# ENTRIES SUPPLIED

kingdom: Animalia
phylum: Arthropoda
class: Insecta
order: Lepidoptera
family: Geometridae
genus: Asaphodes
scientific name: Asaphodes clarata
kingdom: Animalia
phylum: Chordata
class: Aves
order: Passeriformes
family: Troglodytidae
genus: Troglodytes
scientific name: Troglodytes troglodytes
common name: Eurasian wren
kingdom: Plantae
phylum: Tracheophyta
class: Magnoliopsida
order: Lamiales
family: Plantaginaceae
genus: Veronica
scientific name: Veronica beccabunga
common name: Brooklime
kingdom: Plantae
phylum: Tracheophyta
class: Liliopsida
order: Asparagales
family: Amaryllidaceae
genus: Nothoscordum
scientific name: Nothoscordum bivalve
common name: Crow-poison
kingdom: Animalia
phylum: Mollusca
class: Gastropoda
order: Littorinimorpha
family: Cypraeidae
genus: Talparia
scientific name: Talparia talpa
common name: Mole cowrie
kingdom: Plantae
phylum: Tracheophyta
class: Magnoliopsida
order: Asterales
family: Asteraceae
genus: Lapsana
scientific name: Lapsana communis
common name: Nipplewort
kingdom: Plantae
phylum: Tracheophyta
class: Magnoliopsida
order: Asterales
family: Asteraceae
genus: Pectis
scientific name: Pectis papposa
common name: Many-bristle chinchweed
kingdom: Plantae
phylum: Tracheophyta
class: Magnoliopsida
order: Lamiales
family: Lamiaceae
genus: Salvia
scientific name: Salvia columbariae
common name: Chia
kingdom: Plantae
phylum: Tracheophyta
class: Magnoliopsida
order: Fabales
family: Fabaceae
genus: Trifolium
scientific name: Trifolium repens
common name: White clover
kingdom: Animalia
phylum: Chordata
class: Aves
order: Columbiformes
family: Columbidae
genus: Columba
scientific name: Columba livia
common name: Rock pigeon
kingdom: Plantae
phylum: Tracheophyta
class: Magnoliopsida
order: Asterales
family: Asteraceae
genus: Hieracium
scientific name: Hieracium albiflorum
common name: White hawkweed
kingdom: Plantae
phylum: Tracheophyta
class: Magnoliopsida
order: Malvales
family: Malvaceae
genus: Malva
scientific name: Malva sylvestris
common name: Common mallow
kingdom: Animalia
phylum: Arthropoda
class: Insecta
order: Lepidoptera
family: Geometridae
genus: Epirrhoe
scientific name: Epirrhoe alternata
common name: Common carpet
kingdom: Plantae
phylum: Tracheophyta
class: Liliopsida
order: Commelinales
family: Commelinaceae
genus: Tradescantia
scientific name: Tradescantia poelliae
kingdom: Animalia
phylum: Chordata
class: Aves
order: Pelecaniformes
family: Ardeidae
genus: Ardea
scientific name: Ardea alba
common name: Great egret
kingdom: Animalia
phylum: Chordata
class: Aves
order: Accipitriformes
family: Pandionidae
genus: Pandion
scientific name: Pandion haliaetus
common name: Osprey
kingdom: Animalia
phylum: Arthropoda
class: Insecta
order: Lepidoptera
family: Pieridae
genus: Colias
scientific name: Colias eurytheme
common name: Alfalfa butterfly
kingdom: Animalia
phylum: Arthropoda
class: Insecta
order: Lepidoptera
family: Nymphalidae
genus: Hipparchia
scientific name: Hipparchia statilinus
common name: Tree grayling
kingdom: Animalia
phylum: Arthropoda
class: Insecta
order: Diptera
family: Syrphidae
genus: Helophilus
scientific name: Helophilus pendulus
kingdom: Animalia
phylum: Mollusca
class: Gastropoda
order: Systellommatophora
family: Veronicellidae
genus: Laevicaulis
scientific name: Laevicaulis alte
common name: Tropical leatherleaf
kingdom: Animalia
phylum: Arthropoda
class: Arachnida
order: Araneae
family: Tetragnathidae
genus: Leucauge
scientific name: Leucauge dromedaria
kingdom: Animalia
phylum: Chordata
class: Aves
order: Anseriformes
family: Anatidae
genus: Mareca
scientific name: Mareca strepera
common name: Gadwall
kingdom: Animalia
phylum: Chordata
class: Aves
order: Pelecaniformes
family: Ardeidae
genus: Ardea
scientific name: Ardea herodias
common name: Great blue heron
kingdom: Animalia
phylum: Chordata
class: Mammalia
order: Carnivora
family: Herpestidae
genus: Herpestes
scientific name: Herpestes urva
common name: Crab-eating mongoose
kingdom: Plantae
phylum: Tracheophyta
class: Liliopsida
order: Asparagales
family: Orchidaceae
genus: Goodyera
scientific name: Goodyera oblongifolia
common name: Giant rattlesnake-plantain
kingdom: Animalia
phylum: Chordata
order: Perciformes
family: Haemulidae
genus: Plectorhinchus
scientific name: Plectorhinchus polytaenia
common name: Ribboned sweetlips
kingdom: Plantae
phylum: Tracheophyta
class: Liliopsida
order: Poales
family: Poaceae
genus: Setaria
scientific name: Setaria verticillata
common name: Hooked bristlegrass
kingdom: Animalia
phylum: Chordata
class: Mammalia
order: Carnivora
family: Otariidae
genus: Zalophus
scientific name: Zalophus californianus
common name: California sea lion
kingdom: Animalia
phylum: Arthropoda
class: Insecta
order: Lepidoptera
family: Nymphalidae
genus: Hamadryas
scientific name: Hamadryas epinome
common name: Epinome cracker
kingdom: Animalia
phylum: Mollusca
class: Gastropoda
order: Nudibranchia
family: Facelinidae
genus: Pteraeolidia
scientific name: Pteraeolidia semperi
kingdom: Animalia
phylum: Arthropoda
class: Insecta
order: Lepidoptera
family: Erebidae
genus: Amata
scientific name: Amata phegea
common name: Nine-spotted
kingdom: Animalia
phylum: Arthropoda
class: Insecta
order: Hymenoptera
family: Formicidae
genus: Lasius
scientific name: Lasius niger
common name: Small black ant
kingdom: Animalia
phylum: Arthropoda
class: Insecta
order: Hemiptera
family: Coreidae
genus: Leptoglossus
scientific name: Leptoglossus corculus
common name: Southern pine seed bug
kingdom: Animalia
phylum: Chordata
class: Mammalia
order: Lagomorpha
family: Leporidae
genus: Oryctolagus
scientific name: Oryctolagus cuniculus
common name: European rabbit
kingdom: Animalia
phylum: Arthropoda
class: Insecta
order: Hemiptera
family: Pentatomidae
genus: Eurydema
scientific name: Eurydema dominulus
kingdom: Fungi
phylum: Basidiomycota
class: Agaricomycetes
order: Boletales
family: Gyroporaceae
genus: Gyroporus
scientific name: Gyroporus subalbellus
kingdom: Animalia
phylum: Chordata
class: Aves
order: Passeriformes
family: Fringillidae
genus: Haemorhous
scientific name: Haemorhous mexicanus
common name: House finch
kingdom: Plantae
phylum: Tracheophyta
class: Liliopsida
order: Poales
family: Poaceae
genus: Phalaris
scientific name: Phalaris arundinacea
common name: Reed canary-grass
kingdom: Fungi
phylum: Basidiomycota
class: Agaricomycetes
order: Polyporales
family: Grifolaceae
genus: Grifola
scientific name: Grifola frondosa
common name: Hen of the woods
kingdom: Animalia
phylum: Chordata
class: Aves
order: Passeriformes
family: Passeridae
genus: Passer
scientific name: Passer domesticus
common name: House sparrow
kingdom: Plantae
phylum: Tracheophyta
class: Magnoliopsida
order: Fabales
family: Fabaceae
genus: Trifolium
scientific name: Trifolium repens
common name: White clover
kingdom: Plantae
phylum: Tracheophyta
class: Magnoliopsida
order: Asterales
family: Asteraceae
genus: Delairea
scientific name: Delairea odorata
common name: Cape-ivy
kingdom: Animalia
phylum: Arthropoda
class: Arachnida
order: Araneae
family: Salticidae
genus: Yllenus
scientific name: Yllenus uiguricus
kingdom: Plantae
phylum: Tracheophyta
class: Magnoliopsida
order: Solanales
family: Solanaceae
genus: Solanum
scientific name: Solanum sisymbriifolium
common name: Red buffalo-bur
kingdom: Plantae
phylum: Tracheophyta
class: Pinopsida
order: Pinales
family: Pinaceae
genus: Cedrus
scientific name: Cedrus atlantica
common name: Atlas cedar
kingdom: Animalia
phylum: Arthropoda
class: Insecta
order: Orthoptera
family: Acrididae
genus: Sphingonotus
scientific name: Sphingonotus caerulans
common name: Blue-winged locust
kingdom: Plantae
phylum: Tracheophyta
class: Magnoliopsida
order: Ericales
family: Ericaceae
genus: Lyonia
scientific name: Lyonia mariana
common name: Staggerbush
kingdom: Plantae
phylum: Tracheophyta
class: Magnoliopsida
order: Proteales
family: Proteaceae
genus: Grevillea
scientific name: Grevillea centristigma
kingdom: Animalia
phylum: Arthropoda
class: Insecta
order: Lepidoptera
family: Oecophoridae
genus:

# WHAT TO WORK ON
Return, without any change, the lines of the items above from the line holding "family: Haemulidae" through the line holding "scientific name: Pteraeolidia semperi", both included.

# RESULT OF THE TASK
family: Haemulidae
genus: Plectorhinchus
scientific name: Plectorhinchus polytaenia
common name: Ribboned sweetlips
kingdom: Plantae
phylum: Tracheophyta
class: Liliopsida
order: Poales
family: Poaceae
genus: Setaria
scientific name: Setaria verticillata
common name: Hooked bristlegrass
kingdom: Animalia
phylum: Chordata
class: Mammalia
order: Carnivora
family: Otariidae
genus: Zalophus
scientific name: Zalophus californianus
common name: California sea lion
kingdom: Animalia
phylum: Arthropoda
class: Insecta
order: Lepidoptera
family: Nymphalidae
genus: Hamadryas
scientific name: Hamadryas epinome
common name: Epinome cracker
kingdom: Animalia
phylum: Mollusca
class: Gastropoda
order: Nudibranchia
family: Facelinidae
genus: Pteraeolidia
scientific name: Pteraeolidia semperi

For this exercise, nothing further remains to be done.